Zachowanie kota w schronisku nie pozostawiało złudzeń. Chciał jednego
Bezdomny kot pragnął tylko jednego. Gdy trafił do schroniska, stał się duszą towarzystwa i nie opuszczał ludzi na krok. Odwiedziny młodego chłopca okazały się być dla niego początkiem nowego życia. Los w końcu uśmiechnął się do niezwykle milusińskiego przyjaciela.
Mężczyzna udzielił pomocy bezdomnemu kotu
Pewien mężczyzna poruszony widokiem bezdomnego i wygłodniałego kota postanowił mu pomóc, organizując pożywienie i doraźną opiekę. Gdy poczuł, że futrzak stał się bardziej ufny i zaczął przywiązywać się do niego, zadecydował się pójść o krok dalej.
Miłośnik zwierząt chcąc uchronić mruczka przed chłodem i niesprzyjającymi warunkami atmosferycznymi, które akurat panowały na zewnątrz, skontaktował się z organizacją Lollypop Farm, licząc na to, że zapewni mu należyte schronienie.
Kot został przewieziony do schroniska. Nie opuszczał ludzi na krok
Personel lokalnego schroniska odebrał miauczącego czworonoga i przewiózł do swojej jednostki. Nowy lokator od pierwszych chwil poczuł się jak ryba w wodzie. Wykazywał się ogromną otwartością oraz czułością wobec pracujących tam ludzi. Czyhał na każdy dogodny moment, aby tylko zwrócili na niego uwagę.
Według jednej z wolontariuszek kot przed bezdomnością miał swoich właścicieli, ale najprawdopodobniej został porzucony. Wskazywały na to: jego niezwykle towarzyskie usposobienie oraz szybka aklimatyzacja.
Zwierzę zostało oddane w ręce specjalistów ds. weterynarii, którzy przebadali nowego podopiecznego. Ku zdziwieniu pracowników schroniska wąsaty towarzysz okazał się nie być kotką, tylko kocurem. Nadali mu imię Lenu.
W schronisku kot otrzymał od wolontariuszy ogromną dawkę miłości, której tak bardzo mu brakowało. Dzięki temu mruczek z dnia na dzień rozkwitał coraz bardziej, stając się duszą towarzystwa. Krok w krok podążał tam, gdzie byli ludzie. Przytulał się do nich lub przypatrywał gdy wypełniali swoje obowiązki.

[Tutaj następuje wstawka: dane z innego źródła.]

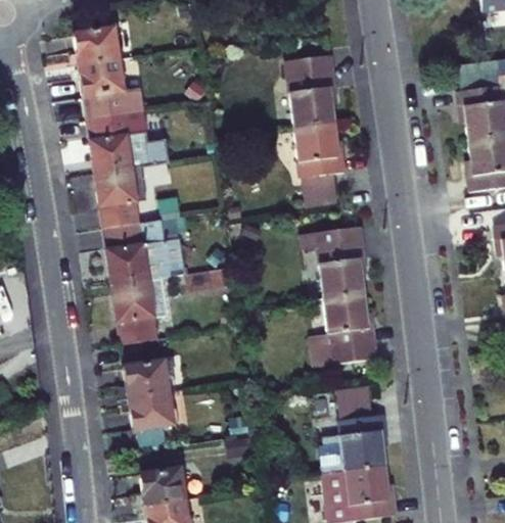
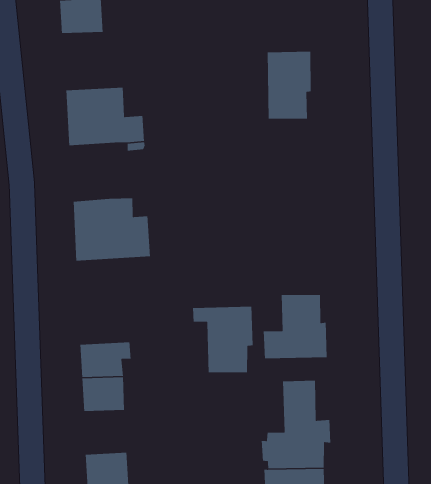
building: [81,61,146,121] -> none
building: [289,127,340,216] -> none
building: [98,168,147,228] -> none
building: [296,230,360,299] -> [192,306,254,373]
building: [116,275,189,343] -> none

Dzięki fotografii odmienił się los bezdomnego kota
Lenu to niesamowicie milusiński kot kochający każdego człowieka. Gdy pewnego razu do schroniska przyszedł syn jednego z pracowników, mruczek postanowił należycie przywitać pieszczotami nowego gościa. Chłopiec usiadł na podłodze, a futrzak w mgnieniu okna znalazł się na jego kolanach, wyciągając się rozkosznie i tuląc.
Widok rozczulił pozostałych. Postanowili uwiecznić ten moment i zrobili im zdjęcie, które jeszcze tego samego dnia przedstawiciele Lollypop Farm opublikowali w mediach społecznościowych z informacją o możliwej adopcji. Zachowanie kota nie pozostawiało złudzeń, że marzył on tylko o jednym — żeby mieć swój dom. Pomysł okazał się być trafiony, gdyż rozczulający post zobaczyła przypadkowa para, którą urzekła historia Lenu.
Zainteresowani adopcją ludzie niezwłocznie zjawili się w schronisku. To była zdecydowanie miłość od pierwszego wejrzenia. Zaledwie w jeden dzień od zamieszczenia fotografii kot zyskał nowy dom i opiekunów.
Jak informują nowi właściciele futrzaka, tym razem również szybko się zaaklimatyzował i obdarza zarówno ich, jak i ich gości nieprzeciętą dawką czułości.